Common Absolute Paths Anti-Pattern

Some projects I’ve worked on in the past assume that certain files can always be found at an absolute path, eg ‘c:\program files\some cool library\library.dll’. Such files may be dependencies, or deployment target locations. This is a situation to be avoided!

The main reason this is so bad is that you may not actually have control over such paths when your application gets deployed. For example, many IT operations departments use ‘C:’ just for the Windows O/S, and put all other files on a secondary drive (e.g. for backup purposes). If your project assumes absolute paths, such problems may not arise until you finally reach production.

However there are other problems, like what happens when you want to work on 2 versions of the app at the same time (e.g. trunk, and branch)?

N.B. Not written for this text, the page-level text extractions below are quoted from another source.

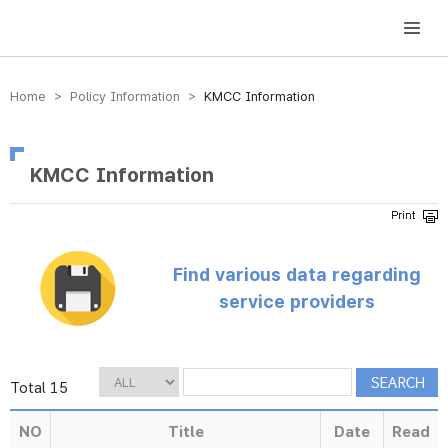
방송미디어통신위원회 Korea Media and Communications Commission
Home > Policy Information >
KMCC Information
KMCC Information
Find various data regarding
service providers
Total 15
NO
Title
Date
Read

But there is good news – you don’t need to hard code absolute paths into your system! Alternatives are:

Use relative paths. As an example, setup your source control directory structure such that you always know where your dependencies can be found relative to your project’s source code. (This may mean you save third-party binaries in source-control but this is not a sin!)

Use deploy-time configuration. Get your build environment to generate environment-specific distribution files where parameterised paths are expanded to absolute paths at the last moment.

Use environment variables, like path. This is a ‘last-chance’ option since it is system-wide, rather than application-wide in scope, but stops you having to hard code paths in your application at least.

To check that a project I’m working on isn’t using absolute paths, I tend to do one of the following things

– Have 2 copies of the development tree checked out on my machine. Switch between them occasionally and check nothing breaks.

– Have my continuous integration and ‘development test’ environments specifically use different paths to that of the development team.